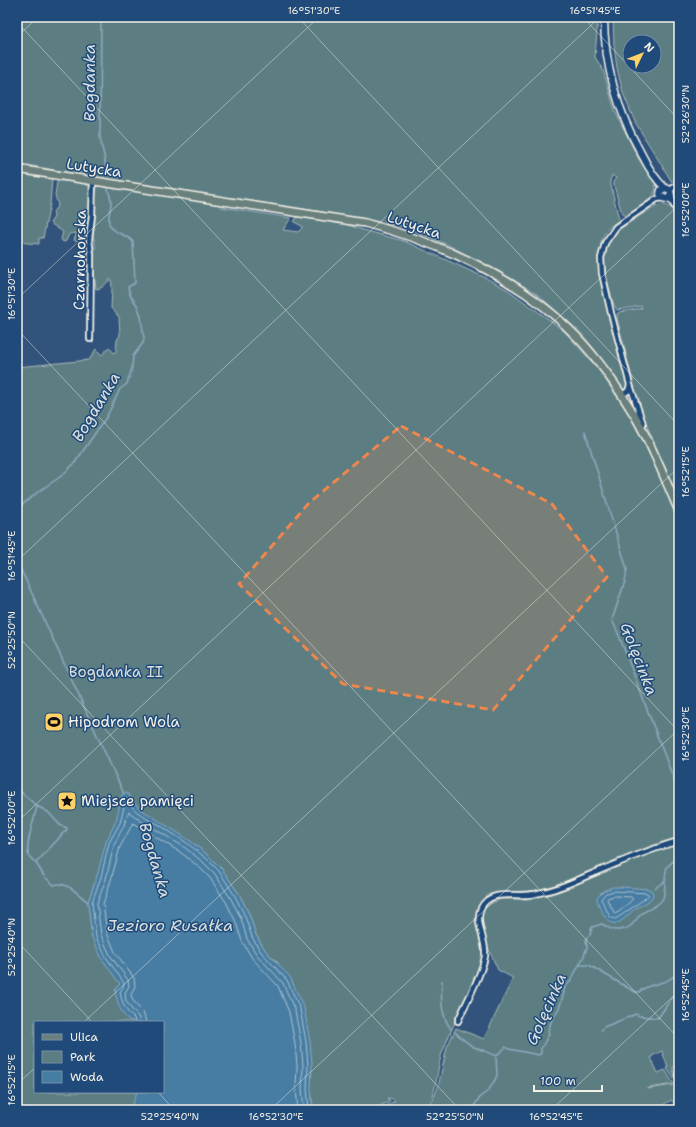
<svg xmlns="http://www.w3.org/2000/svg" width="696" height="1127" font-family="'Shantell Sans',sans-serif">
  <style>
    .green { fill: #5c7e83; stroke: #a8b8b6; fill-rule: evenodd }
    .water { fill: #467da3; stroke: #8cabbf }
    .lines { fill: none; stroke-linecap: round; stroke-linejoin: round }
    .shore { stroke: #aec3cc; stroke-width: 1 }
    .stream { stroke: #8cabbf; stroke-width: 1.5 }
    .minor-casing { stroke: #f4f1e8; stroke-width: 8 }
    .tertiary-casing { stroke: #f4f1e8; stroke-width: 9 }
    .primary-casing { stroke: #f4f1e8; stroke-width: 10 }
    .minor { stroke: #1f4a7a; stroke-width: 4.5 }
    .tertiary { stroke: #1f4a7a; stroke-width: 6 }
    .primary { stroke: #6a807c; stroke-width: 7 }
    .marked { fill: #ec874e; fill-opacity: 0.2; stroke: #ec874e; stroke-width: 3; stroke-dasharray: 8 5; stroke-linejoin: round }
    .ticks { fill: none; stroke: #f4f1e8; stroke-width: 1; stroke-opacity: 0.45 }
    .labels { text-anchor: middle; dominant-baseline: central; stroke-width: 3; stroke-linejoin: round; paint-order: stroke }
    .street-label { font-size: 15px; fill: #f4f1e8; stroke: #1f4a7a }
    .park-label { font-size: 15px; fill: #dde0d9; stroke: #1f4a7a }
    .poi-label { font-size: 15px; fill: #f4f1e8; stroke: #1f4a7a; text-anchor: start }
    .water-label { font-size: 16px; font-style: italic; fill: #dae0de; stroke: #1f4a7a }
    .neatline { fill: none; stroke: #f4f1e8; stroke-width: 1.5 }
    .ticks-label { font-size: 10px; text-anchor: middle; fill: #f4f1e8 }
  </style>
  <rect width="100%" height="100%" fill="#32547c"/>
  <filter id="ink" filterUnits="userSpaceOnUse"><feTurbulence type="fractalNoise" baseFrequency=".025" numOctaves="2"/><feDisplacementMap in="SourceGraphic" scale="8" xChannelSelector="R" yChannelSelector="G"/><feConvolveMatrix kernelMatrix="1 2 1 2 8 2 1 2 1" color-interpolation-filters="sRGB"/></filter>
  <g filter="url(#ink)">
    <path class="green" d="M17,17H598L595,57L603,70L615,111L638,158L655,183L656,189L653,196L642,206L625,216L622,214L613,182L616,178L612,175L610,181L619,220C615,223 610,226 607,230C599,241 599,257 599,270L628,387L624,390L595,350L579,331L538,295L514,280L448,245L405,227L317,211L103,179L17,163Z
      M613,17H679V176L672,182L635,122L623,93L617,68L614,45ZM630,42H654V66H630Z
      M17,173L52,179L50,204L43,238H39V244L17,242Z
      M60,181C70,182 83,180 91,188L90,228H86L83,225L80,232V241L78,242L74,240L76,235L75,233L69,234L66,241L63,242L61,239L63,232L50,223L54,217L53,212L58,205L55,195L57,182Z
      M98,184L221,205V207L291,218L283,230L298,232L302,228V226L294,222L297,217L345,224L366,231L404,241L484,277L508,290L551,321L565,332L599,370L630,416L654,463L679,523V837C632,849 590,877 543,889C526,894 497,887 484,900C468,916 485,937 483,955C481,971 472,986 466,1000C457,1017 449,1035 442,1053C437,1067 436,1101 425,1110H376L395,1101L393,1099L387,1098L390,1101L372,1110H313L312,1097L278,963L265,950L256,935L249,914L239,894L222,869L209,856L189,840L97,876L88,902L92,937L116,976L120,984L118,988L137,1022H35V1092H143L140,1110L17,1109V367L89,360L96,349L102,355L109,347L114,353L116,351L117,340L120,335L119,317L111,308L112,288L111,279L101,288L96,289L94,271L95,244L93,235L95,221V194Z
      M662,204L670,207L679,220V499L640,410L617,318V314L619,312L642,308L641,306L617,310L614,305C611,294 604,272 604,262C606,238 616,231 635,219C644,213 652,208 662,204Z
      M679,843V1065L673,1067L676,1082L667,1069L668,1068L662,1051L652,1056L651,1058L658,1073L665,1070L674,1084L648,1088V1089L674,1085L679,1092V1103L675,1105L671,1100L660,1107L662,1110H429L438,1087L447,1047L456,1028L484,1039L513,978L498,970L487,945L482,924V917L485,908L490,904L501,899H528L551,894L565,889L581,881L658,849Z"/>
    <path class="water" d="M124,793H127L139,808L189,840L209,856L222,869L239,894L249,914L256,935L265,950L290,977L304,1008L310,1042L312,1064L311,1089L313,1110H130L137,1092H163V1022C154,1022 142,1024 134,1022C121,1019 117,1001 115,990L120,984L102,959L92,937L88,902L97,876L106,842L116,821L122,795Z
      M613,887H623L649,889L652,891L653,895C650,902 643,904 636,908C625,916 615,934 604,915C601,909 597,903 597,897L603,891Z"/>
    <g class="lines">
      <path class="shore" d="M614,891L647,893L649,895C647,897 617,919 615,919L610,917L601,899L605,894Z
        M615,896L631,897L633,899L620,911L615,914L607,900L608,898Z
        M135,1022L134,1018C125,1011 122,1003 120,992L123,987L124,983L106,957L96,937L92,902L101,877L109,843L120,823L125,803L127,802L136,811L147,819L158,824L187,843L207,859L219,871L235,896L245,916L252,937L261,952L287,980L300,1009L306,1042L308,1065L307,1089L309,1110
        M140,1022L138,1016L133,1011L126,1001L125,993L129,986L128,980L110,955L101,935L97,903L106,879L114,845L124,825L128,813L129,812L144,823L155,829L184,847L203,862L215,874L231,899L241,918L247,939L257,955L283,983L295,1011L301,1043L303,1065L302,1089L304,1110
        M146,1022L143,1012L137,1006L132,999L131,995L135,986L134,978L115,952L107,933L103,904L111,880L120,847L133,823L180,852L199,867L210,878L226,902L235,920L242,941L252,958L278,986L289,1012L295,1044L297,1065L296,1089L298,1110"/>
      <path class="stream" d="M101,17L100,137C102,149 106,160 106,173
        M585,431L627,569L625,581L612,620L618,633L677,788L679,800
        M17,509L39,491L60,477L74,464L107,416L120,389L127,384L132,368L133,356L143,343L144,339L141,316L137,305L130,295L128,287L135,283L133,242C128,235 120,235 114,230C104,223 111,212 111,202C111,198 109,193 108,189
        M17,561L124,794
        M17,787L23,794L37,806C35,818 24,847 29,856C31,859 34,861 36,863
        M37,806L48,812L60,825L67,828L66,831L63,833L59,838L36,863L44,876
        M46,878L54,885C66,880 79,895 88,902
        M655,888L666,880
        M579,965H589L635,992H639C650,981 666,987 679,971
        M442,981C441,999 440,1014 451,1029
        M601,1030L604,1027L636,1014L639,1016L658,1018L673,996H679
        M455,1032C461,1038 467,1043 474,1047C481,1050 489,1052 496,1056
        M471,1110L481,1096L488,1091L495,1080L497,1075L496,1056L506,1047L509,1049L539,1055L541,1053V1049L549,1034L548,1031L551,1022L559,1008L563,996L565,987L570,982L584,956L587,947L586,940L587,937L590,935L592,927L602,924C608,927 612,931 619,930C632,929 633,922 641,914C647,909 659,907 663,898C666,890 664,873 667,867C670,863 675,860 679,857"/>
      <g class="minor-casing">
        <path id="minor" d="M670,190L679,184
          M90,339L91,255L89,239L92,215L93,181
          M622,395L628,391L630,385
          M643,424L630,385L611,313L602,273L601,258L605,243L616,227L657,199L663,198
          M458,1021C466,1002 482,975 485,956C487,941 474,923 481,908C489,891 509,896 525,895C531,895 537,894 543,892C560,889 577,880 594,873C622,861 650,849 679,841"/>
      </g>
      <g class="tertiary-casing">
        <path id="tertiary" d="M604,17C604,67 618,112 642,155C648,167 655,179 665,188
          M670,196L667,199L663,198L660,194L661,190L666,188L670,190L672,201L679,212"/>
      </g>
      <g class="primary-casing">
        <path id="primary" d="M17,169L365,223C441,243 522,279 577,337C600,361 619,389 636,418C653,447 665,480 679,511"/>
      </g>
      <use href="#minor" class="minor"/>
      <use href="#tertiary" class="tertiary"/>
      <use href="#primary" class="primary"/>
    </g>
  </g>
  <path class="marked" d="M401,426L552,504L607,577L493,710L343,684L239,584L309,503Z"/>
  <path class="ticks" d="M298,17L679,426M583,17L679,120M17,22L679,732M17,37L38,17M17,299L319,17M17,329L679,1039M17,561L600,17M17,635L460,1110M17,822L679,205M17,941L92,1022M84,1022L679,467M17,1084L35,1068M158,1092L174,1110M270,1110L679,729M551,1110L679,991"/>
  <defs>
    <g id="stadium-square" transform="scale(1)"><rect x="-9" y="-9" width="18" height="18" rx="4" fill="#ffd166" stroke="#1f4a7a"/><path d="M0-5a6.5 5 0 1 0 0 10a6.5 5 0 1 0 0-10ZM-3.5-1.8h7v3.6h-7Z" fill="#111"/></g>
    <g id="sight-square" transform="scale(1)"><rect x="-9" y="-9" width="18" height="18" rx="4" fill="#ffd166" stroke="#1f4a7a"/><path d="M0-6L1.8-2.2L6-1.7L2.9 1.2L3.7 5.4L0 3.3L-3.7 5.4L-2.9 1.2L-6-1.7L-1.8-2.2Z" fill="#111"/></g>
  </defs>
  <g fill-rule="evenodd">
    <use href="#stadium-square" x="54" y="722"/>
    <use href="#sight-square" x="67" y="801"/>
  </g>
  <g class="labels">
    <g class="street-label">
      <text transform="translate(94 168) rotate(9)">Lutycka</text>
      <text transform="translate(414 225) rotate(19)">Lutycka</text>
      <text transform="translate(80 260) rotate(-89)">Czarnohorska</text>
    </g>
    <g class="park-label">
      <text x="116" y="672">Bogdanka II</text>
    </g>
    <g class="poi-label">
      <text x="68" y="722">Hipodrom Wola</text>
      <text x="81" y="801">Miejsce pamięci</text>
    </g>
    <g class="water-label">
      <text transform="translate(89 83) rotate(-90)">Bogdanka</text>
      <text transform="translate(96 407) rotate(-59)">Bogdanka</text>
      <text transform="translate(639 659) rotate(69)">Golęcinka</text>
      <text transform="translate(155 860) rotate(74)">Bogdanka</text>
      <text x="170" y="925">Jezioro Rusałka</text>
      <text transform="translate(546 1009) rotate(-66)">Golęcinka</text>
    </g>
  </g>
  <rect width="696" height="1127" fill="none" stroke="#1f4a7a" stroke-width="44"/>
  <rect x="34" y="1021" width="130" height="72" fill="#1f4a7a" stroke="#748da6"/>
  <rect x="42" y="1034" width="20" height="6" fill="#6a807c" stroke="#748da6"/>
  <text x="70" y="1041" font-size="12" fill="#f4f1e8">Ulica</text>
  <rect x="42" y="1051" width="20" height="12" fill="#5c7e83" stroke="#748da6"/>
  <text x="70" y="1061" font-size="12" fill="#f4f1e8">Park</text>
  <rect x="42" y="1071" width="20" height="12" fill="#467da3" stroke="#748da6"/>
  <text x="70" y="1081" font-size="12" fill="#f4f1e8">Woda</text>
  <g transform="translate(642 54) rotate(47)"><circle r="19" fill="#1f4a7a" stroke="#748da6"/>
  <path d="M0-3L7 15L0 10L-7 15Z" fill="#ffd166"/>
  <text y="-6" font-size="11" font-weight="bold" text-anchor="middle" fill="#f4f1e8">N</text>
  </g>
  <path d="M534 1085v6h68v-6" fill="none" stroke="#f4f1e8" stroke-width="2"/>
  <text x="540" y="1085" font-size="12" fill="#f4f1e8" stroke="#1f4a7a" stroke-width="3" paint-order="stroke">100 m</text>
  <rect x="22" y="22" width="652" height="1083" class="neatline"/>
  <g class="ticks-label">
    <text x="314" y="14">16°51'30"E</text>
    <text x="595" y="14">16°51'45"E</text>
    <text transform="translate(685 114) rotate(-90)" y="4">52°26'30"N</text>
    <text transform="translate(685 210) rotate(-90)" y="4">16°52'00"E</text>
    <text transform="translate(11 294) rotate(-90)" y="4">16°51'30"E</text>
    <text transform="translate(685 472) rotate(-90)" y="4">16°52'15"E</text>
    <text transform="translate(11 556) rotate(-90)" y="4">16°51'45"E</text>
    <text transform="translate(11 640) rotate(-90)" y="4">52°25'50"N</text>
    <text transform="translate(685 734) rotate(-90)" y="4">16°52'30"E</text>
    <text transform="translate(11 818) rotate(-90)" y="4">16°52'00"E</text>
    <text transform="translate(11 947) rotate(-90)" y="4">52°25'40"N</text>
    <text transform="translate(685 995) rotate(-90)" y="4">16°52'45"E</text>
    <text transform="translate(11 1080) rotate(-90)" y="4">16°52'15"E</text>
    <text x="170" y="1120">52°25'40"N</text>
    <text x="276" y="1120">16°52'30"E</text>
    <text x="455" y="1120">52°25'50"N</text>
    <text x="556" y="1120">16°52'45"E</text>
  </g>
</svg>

◆ TASK OBJECTIVE ◆
Set down exactly the lines of the data above, beginning with the line that has "#467da3; stroke: #8cabbf" and ending with the line that has "#f4f1e8; stroke-width: 10", and no others.

◆ OUTPUT OF THE TASK ◆
    .water { fill: #467da3; stroke: #8cabbf }
    .lines { fill: none; stroke-linecap: round; stroke-linejoin: round }
    .shore { stroke: #aec3cc; stroke-width: 1 }
    .stream { stroke: #8cabbf; stroke-width: 1.5 }
    .minor-casing { stroke: #f4f1e8; stroke-width: 8 }
    .tertiary-casing { stroke: #f4f1e8; stroke-width: 9 }
    .primary-casing { stroke: #f4f1e8; stroke-width: 10 }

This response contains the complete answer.